*** Opening of TEXT BLOCK ***

Studio album by Julia Jacklin
- Released: 26 August 2022
- Studios: Mixart Studios, Montreal; Planet Studios, Montreal;
- Length: 37:59
- Labels: Polyvinyl; Transgressive;
- Producers: Julia Jacklin; Marcus Paquin;

Julia Jacklin chronology
| Crushing (2019) | Pre Pleasure (2022) | The Gem (2026) |

= Pre Pleasure =

Pre Pleasure is the third studio album by Australian singer-songwriter Julia Jacklin. It was released on 26 August 2022 under Polyvinyl Record Co. and Transgressive Records. At the 2022 ARIA Music Awards, the album earned Jacklin nominations for Best Solo Artist, Best Independent Release and Best Adult Contemporary Album. The album was also nominated for several other awards, including the Australian Album of the Year at the 2022 J Awards, the Australian Music Prize, Independent Album of the Year at the AIR Awards of 2023, and Best Album at the 2023 Music Victoria Awards.

*** Close of TEXT BLOCK ***

▶ DESCRIPTION OF THE TASK: Retype the passage on the album Pre Pleasure from "Studio album by Julia" to "Music Victoria Awards.".

*** Opening of PROVIDED DATA ***

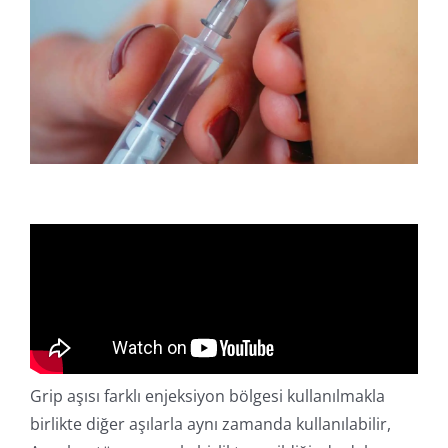
Online İşlemler
Grip aşısı farklı enjeksiyon bölgesi kullanılmakla
birlikte diğer aşılarla aynı zamanda kullanılabilir,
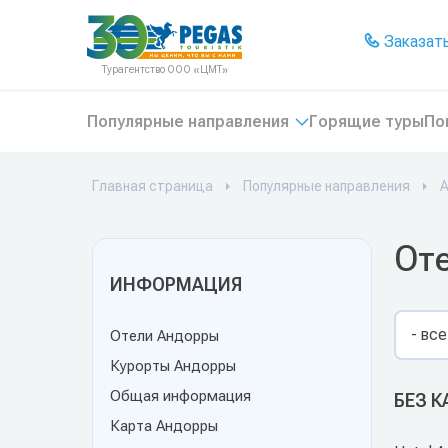
На главную
Заказать
Турагентство ООО «ЦМТ»
Популярные направления
Горящие туры
По
Главная страница
Популярные направления
От
ИНФОРМАЦИЯ
- все
Отели Андорры
Курорты Андорры
Общая информация
БЕЗ 
Карта Андорры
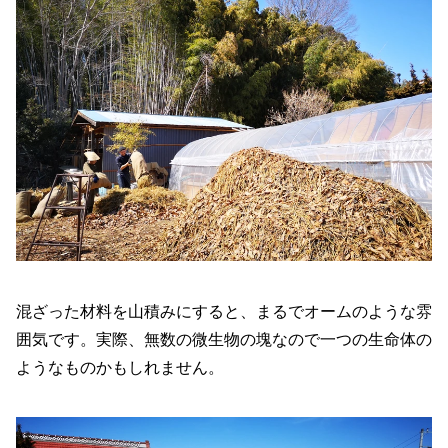
混ざった材料を山積みにすると、まるでオームのような雰
囲気です。実際、無数の微生物の塊なので一つの生命体の
ようなものかもしれません。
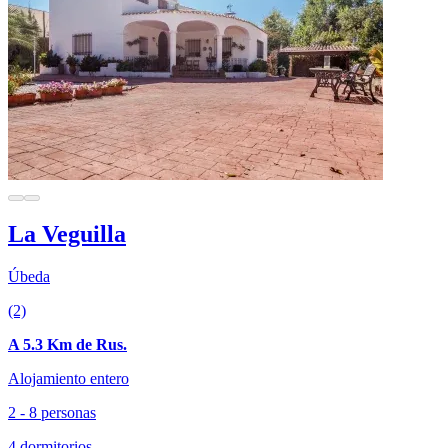
La Veguilla
Úbeda
(2)
A 5.3 Km de Rus.
Alojamiento entero
2 - 8 personas
4 dormitorios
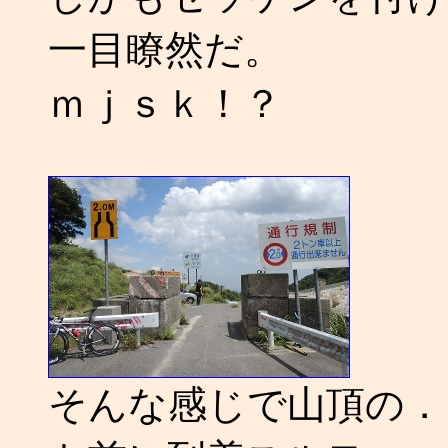
一目瞭然だ。
ｍｊｓｋ！？
そんな感じで山頂の．．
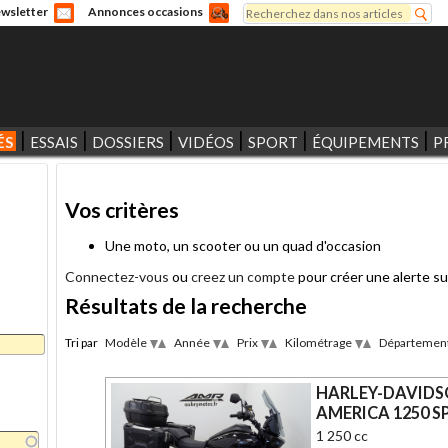
Rechercher
wsletter
Annonces occasions
Formulaire de recherche
ÉS
ESSAIS
DOSSIERS
VIDÉOS
SPORT
ÉQUIPEMENTS
P
Vos critères
Une moto, un scooter ou un quad d'occasion
Connectez-vous
ou
creez un compte
pour créer une alerte su
Résultats de la recherche
Tri par
Modèle
Année
Prix
Kilométrage
Départemen
Desc
Desc
Desc
Desc
Asc
Asc
Asc
Asc
HARLEY-DAVIDS
AMERICA 1250 S
1 250 cc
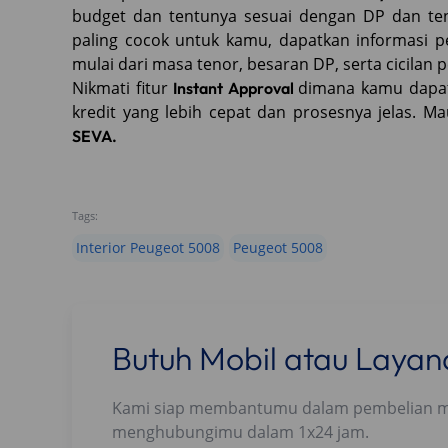
budget dan tentunya sesuai dengan DP dan te
paling cocok untuk kamu, dapatkan informasi p
mulai dari masa tenor, besaran DP, serta cicilan 
Nikmati fitur
dimana kamu dapat
Instant Approval
kredit yang lebih cepat dan prosesnya jelas. Ma
SEVA.
Tags:
Interior Peugeot 5008
Peugeot 5008
Butuh Mobil atau Laya
Kami siap membantumu dalam pembelian mobi
menghubungimu dalam 1x24 jam.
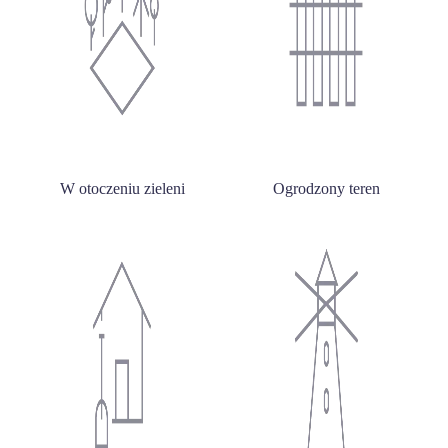
W otoczeniu zieleni
Ogrodzony teren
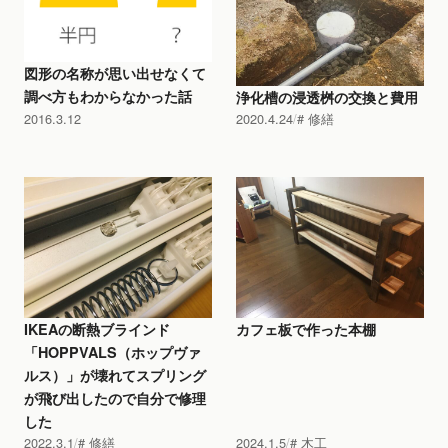
図形の名称が思い出せなくて
調べ方もわからなかった話
浄化槽の浸透桝の交換と費用
2016.3.12
2020.4.24
修繕
IKEAの断熱ブラインド
カフェ板で作った本棚
「HOPPVALS（ホップヴァ
ルス）」が壊れてスプリング
が飛び出したので自分で修理
した
2022.3.1
修繕
2024.1.5
木工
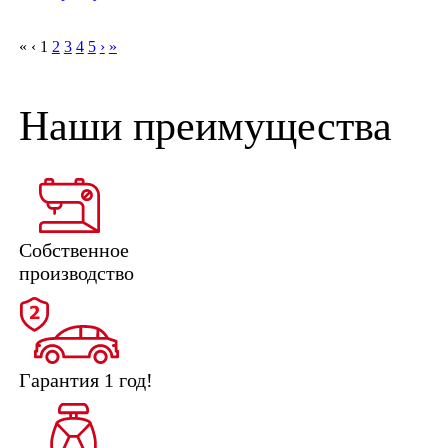
«
‹
1
2
3
4
5
›
»
Наши преимущества
Собственное
производство
Гарантия 1 год!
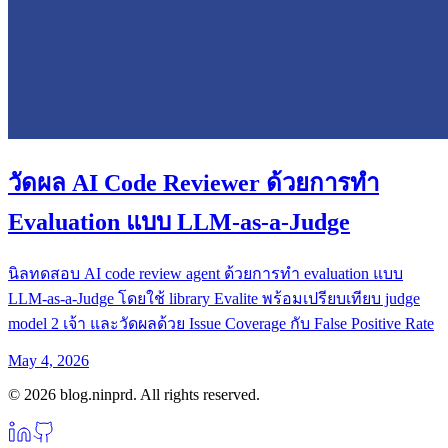
วัดผล AI Code Reviewer ด้วยการทำ
Evaluation แบบ LLM-as-a-Judge
นิลทดสอบ AI code review agent ด้วยการทำ evaluation แบบ
LLM-as-a-Judge โดยใช้ library Evalite พร้อมเปรียบเทียบ judge
model 2 เจ้า และวัดผลด้วย Issue Coverage กับ False Positive Rate
May 4, 2026
© 2026 blog.ninprd. All rights reserved.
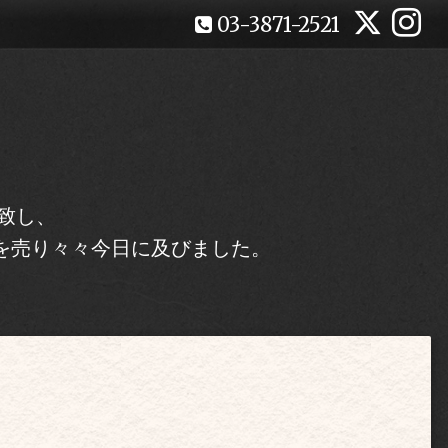
03-3871-2521
致し、
を売り々々今日に及びました。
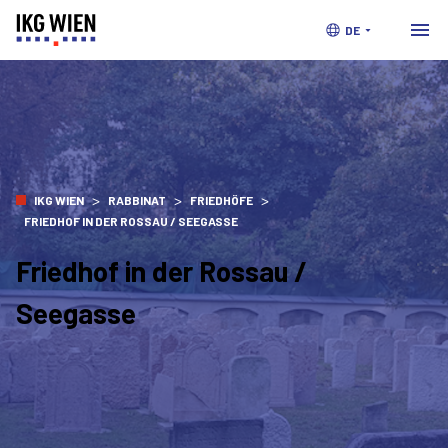
DE
>
>
>
IKG WIEN
RABBINAT
FRIEDHÖFE
FRIEDHOF IN DER ROSSAU / SEEGASSE
Friedhof in der Rossau /
Seegasse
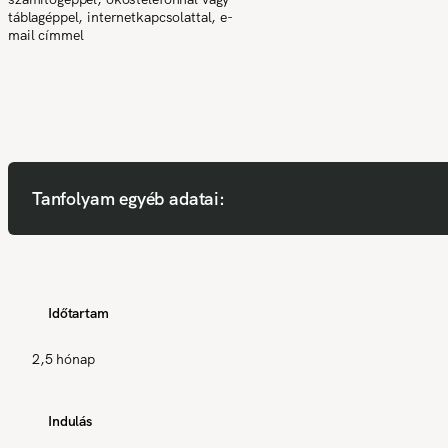
táblagéppel, internetkapcsolattal, e-
mail címmel
Tanfolyam egyéb adatai:
Időtartam
2,5 hónap
Indulás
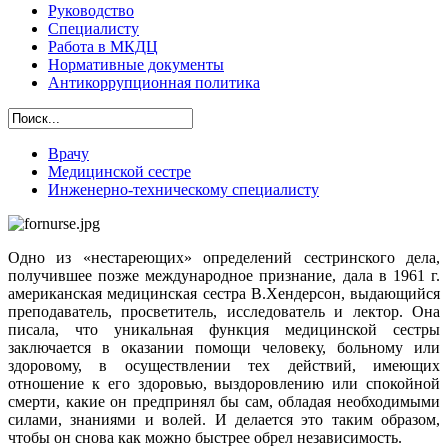
Руководство
Специалисту
Работа в МКДЦ
Нормативные документы
Антикоррупционная политика
Врачу
Медицинской сестре
Инженерно-техническому специалисту
Одно из «нестареющих» определений сестринского дела,
получившее позже международное признание, дала в 1961 г.
американская медицинская сестра В.Хендерсон, выдающийся
преподаватель, просветитель, исследователь и лектор. Она
писала, что уникальная функция медицинской сестры
заключается в оказании помощи человеку, больному или
здоровому, в осуществлении тех действий, имеющих
отношение к его здоровью, выздоровлению или спокойной
смерти, какие он предпринял бы сам, обладая необходимыми
силами, знаниями и волей. И делается это таким образом,
чтобы он снова как можно быстрее обрел независимость.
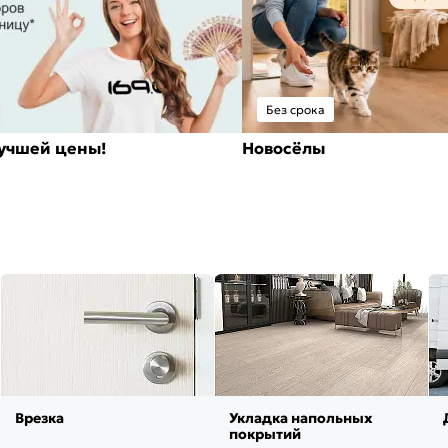
Без срока
лучшей цены!
Новосёлы
Врезка
Укладка напольных
покрытий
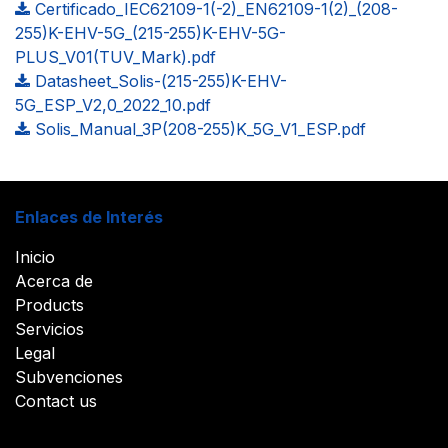
Certificado_IEC62109-1(-2)_EN62109-1(2)_(208-
255)K-EHV-5G_(215-255)K-EHV-5G-
PLUS_V01(TUV_Mark).pdf
Datasheet_Solis-(215-255)K-EHV-
5G_ESP_V2,0_2022_10.pdf
Solis_Manual_3P(208-255)K_5G_V1_ESP.pdf
Enlaces de Interés
Inicio
Acerca de
Products
Servicios
Legal
Subvenciones
Contact us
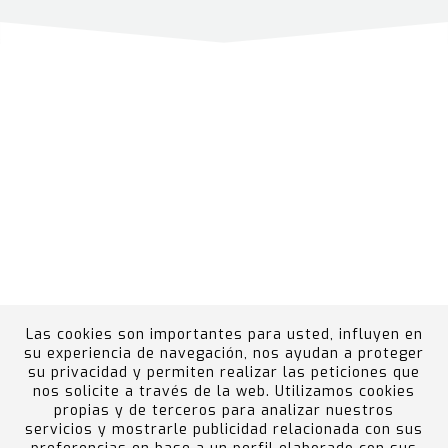
Las cookies son importantes para usted, influyen en
su experiencia de navegación, nos ayudan a proteger
su privacidad y permiten realizar las peticiones que
nos solicite a través de la web. Utilizamos cookies
propias y de terceros para analizar nuestros
Canal Ético
Portal del Empleado
Política de
servicios y mostrarle publicidad relacionada con sus
calidad, medio ambiente, prevención de riesgos y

*** Close of PROVIDED DATA ***

▶ WORKED SOLUTION:
Studio album by Julia Jacklin
- Released: 26 August 2022
- Studios: Mixart Studios, Montreal; Planet Studios, Montreal;
- Length: 37:59
- Labels: Polyvinyl; Transgressive;
- Producers: Julia Jacklin; Marcus Paquin;

Julia Jacklin chronology
| Crushing (2019) | Pre Pleasure (2022) | The Gem (2026) |

= Pre Pleasure =

Pre Pleasure is the third studio album by Australian singer-songwriter Julia Jacklin. It was released on 26 August 2022 under Polyvinyl Record Co. and Transgressive Records. At the 2022 ARIA Music Awards, the album earned Jacklin nominations for Best Solo Artist, Best Independent Release and Best Adult Contemporary Album. The album was also nominated for several other awards, including the Australian Album of the Year at the 2022 J Awards, the Australian Music Prize, Independent Album of the Year at the AIR Awards of 2023, and Best Album at the 2023 Music Victoria Awards.